═════ Provided entries ═════
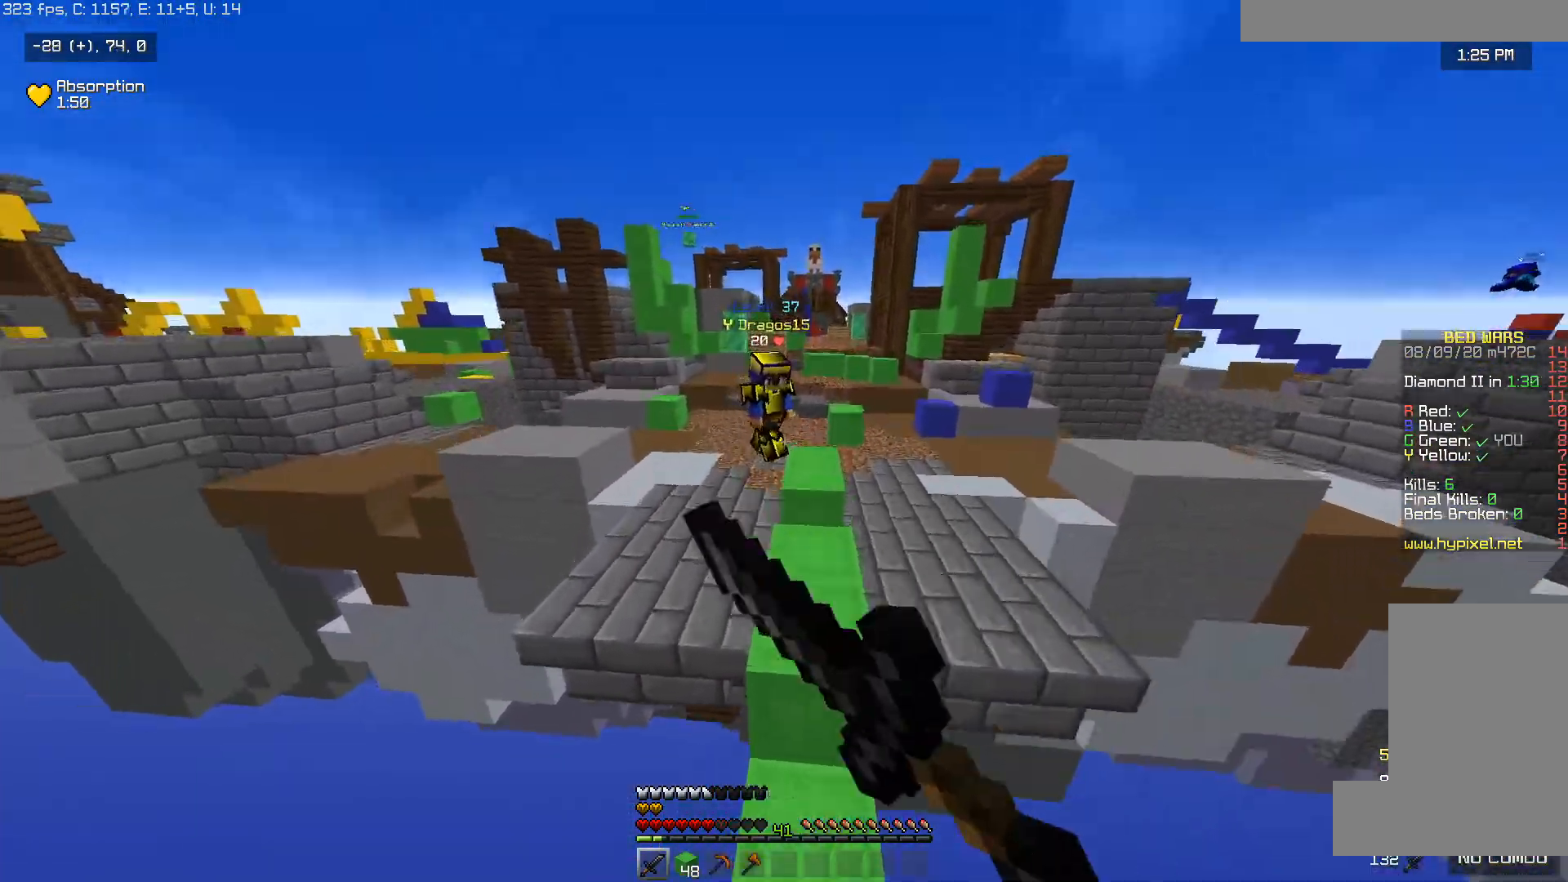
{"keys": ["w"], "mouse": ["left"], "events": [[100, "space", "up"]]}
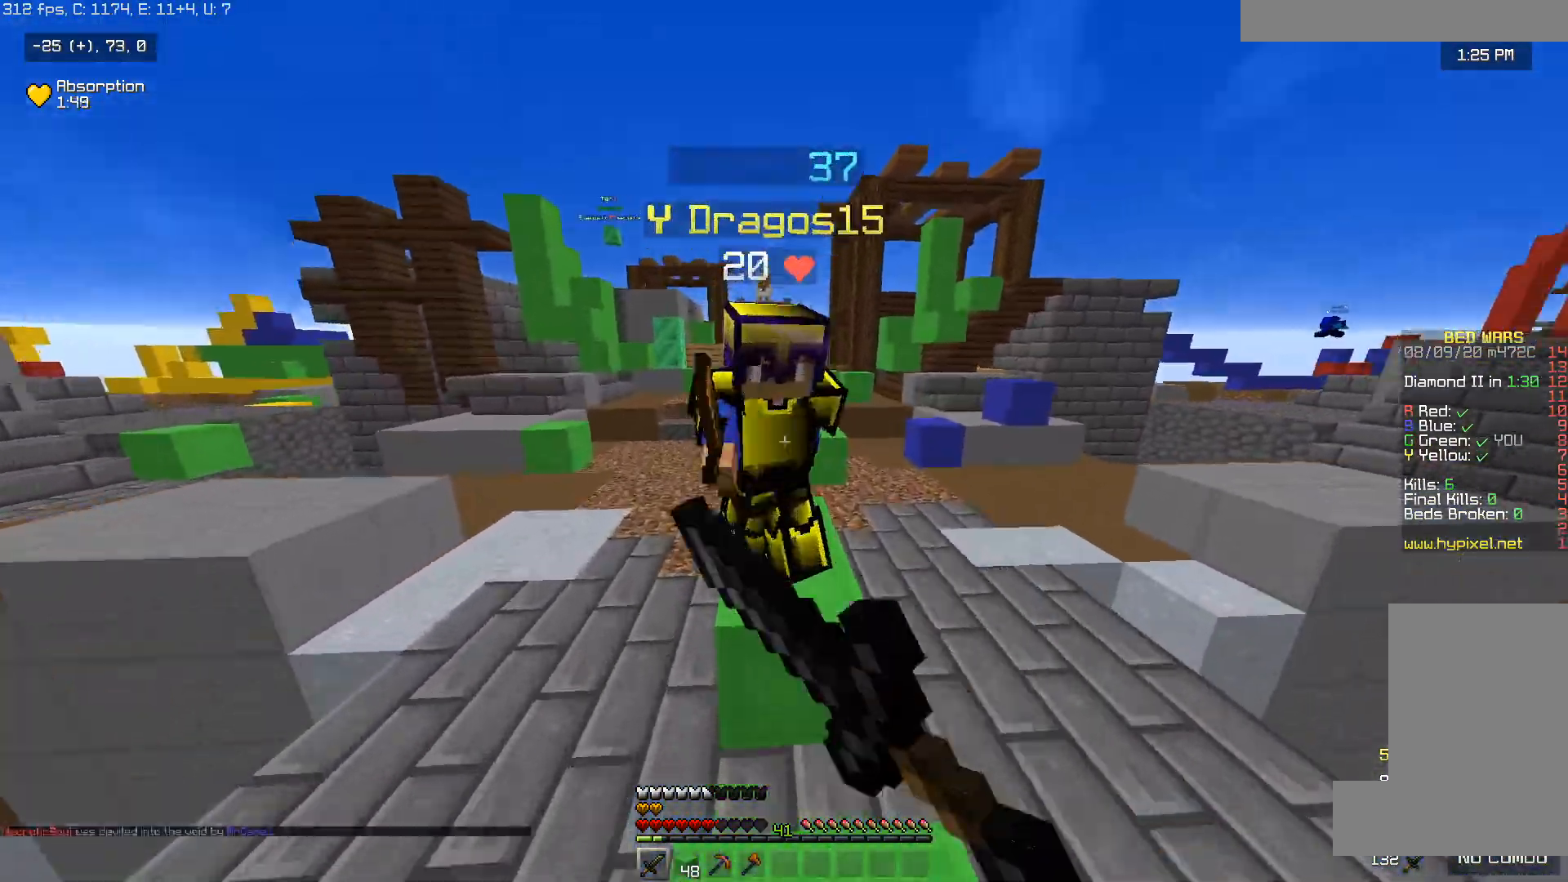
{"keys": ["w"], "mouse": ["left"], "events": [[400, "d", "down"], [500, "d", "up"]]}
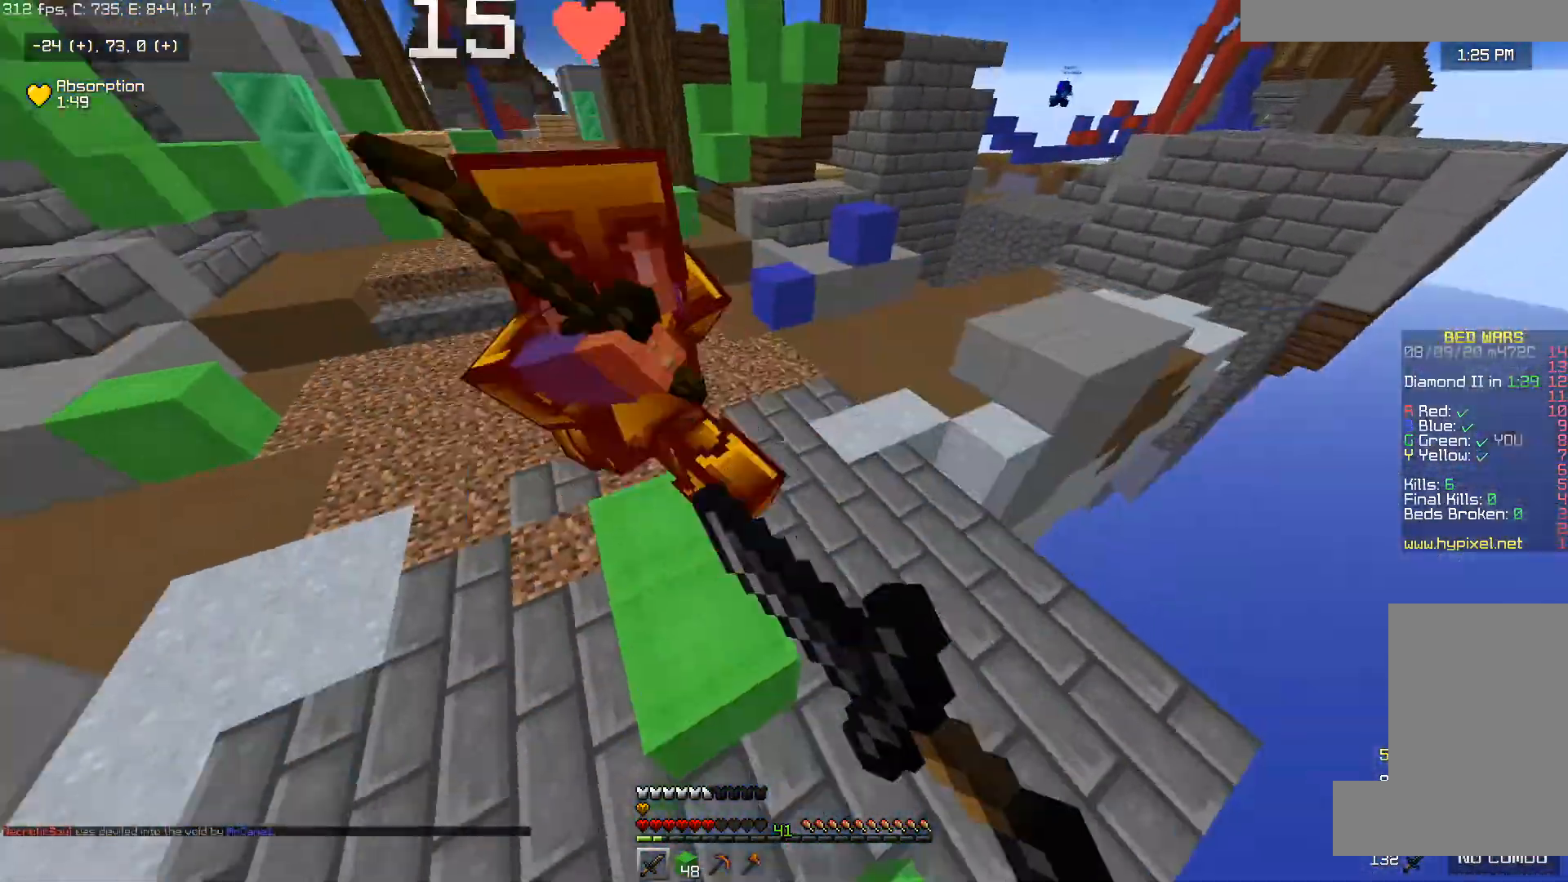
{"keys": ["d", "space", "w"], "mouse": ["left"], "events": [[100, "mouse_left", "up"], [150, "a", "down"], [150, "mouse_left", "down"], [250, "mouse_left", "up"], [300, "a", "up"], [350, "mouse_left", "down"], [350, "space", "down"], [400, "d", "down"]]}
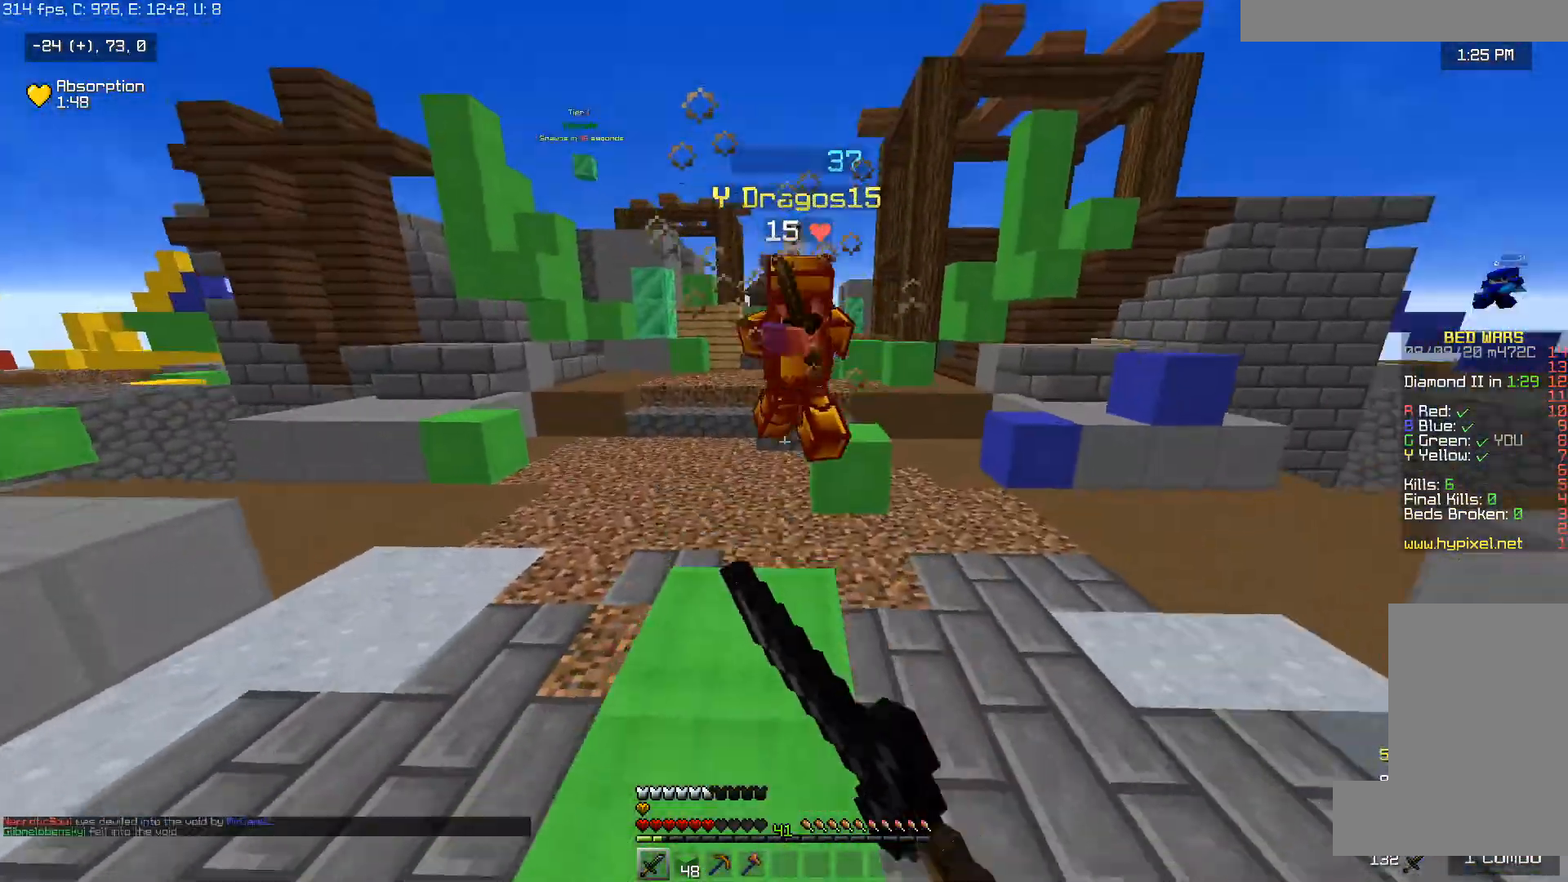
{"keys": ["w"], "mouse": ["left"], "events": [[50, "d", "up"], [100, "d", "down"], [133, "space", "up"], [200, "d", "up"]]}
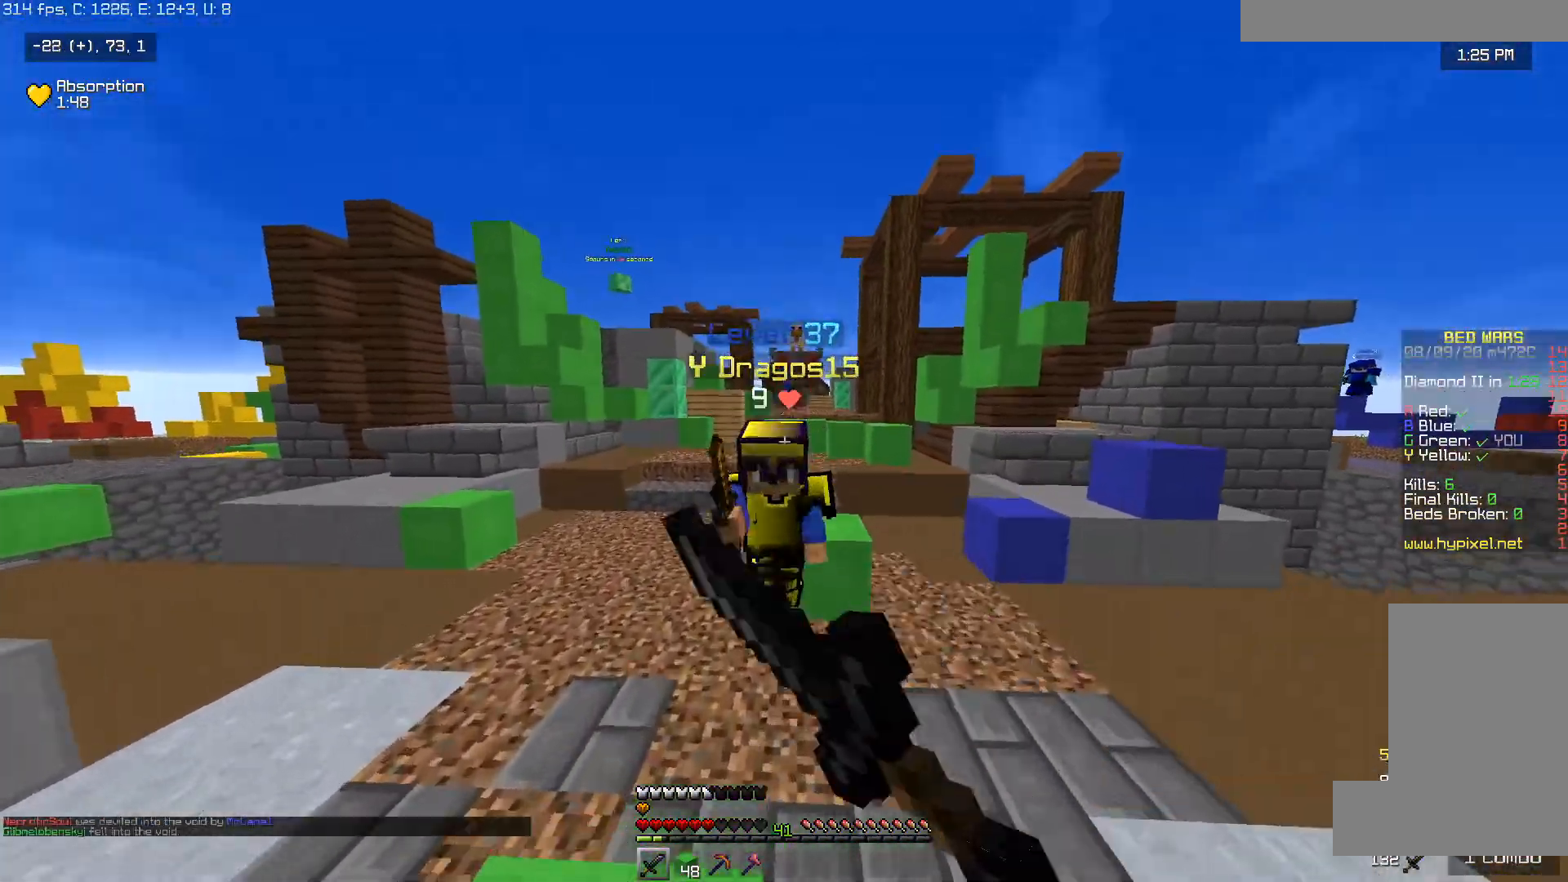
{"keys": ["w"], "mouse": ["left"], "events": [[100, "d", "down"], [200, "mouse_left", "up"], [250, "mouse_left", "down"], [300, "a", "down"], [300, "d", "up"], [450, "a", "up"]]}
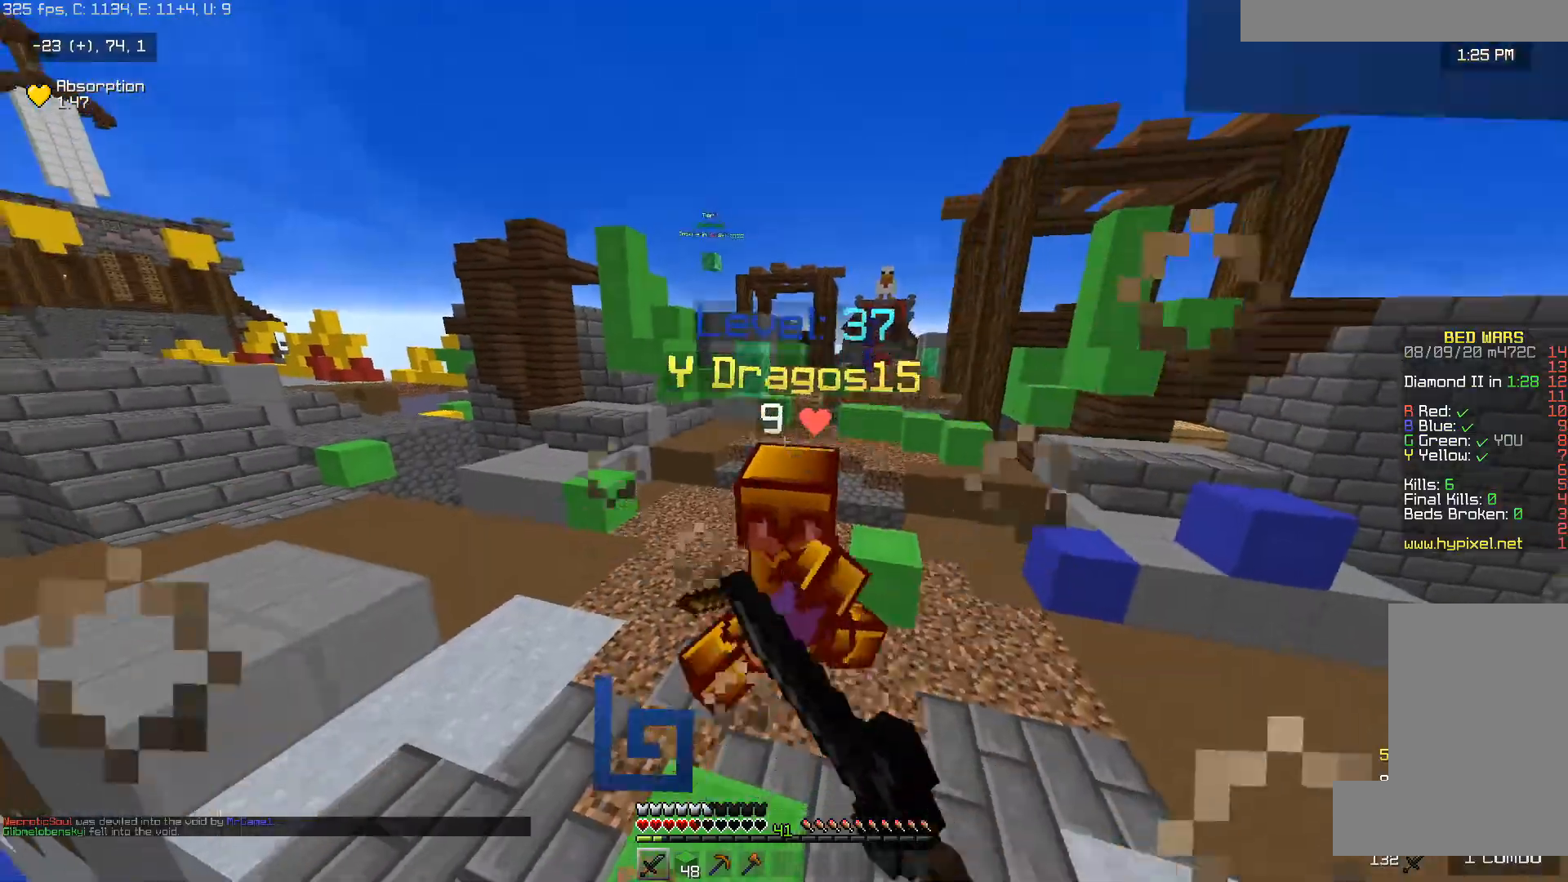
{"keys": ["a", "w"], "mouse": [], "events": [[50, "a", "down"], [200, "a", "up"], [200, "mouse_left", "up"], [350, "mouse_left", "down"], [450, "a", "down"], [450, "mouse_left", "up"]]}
═════
Your objective: Which of the lines in the data contain the string "down"? Return each one.

Answer to the problem:
{"keys": ["w"], "mouse": ["left"], "events": [[400, "d", "down"], [500, "d", "up"]]}
{"keys": ["d", "space", "w"], "mouse": ["left"], "events": [[100, "mouse_left", "up"], [150, "a", "down"], [150, "mouse_left", "down"], [250, "mouse_left", "up"], [300, "a", "up"], [350, "mouse_left", "down"], [350, "space", "down"], [400, "d", "down"]]}
{"keys": ["w"], "mouse": ["left"], "events": [[50, "d", "up"], [100, "d", "down"], [133, "space", "up"], [200, "d", "up"]]}
{"keys": ["w"], "mouse": ["left"], "events": [[100, "d", "down"], [200, "mouse_left", "up"], [250, "mouse_left", "down"], [300, "a", "down"], [300, "d", "up"], [450, "a", "up"]]}
{"keys": ["a", "w"], "mouse": [], "events": [[50, "a", "down"], [200, "a", "up"], [200, "mouse_left", "up"], [350, "mouse_left", "down"], [450, "a", "down"], [450, "mouse_left", "up"]]}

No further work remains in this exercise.